Structured pose outputs
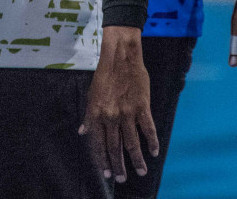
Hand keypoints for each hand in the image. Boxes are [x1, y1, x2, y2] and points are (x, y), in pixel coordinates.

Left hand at [80, 26, 158, 184]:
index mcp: (97, 114)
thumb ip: (89, 116)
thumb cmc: (104, 75)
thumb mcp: (91, 95)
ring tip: (140, 172)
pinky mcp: (141, 107)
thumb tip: (82, 132)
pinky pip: (148, 129)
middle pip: (115, 147)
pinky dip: (152, 142)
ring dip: (136, 160)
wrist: (120, 57)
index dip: (102, 160)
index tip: (106, 173)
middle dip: (118, 166)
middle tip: (122, 179)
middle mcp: (110, 117)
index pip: (98, 143)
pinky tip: (154, 152)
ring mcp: (127, 113)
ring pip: (132, 143)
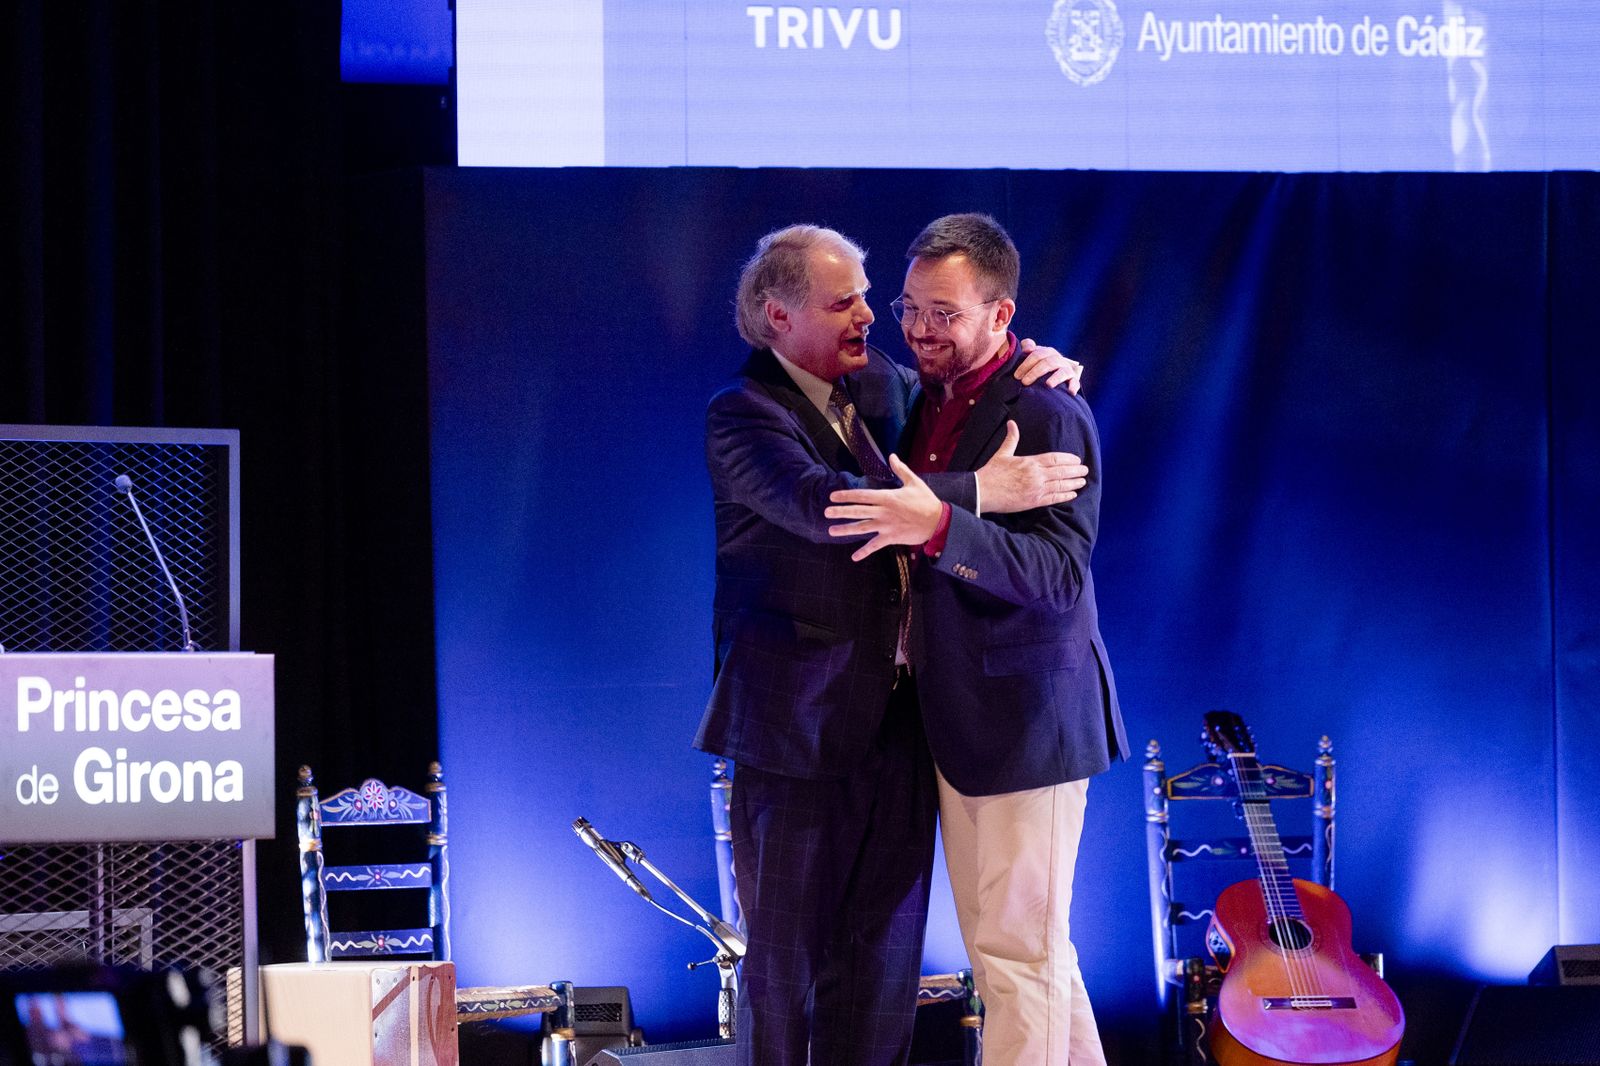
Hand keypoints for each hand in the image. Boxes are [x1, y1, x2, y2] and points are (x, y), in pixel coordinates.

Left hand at [826, 455, 943, 560]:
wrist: (937, 522)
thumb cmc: (926, 501)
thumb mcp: (914, 482)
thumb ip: (900, 469)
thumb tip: (892, 456)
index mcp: (887, 497)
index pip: (862, 495)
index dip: (846, 496)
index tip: (833, 496)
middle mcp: (883, 511)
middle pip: (858, 511)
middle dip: (840, 512)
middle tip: (826, 512)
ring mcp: (886, 526)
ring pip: (862, 528)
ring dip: (845, 530)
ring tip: (831, 531)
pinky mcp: (891, 538)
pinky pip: (875, 546)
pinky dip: (864, 552)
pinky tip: (854, 557)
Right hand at [974, 420, 1087, 513]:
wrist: (982, 491)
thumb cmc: (991, 472)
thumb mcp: (1002, 453)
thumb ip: (1011, 439)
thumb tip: (1012, 423)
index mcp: (1030, 462)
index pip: (1055, 458)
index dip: (1069, 459)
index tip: (1077, 460)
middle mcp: (1036, 475)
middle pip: (1062, 471)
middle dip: (1075, 470)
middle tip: (1085, 470)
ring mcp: (1036, 489)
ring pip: (1061, 485)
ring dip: (1073, 483)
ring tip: (1082, 481)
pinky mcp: (1033, 502)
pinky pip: (1054, 498)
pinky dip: (1064, 496)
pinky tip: (1072, 494)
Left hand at [1015, 339, 1082, 394]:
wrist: (1053, 374)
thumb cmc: (1038, 365)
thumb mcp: (1032, 355)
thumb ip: (1028, 347)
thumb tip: (1027, 348)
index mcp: (1047, 352)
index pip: (1037, 354)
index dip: (1026, 364)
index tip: (1017, 376)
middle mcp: (1058, 359)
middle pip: (1048, 362)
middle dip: (1035, 372)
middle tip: (1024, 382)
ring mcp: (1067, 369)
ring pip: (1063, 372)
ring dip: (1056, 378)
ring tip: (1048, 385)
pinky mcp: (1073, 380)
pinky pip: (1075, 383)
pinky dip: (1073, 387)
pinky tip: (1069, 392)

### Aim of the task
Starting at the first line of the records above, set down each line exactly through the one that holds "ring mcp: (127, 113)". Omit pictures.

### Problem solution
Hand keypoints for each hand in the image. Boxes are [x1, y1, x2, y2] and points are (x, y), in pixel coordinates.

Left hand at [80, 26, 158, 184]:
index mcp: (97, 114)
thumb ip: (89, 116)
thumb cmc: (104, 75)
thumb mcp: (91, 95)
ring tip: (140, 172)
pinky mcp: (141, 107)
thumb tip: (82, 132)
pinky pip: (148, 129)
middle pip: (115, 147)
pinky dip: (152, 142)
ring dip: (136, 160)
wrist: (120, 57)
index dip: (102, 160)
index tip: (106, 173)
middle dip: (118, 166)
middle tip: (122, 179)
middle mcp: (110, 117)
index pip: (98, 143)
pinky tip: (154, 152)
ring mcp: (127, 113)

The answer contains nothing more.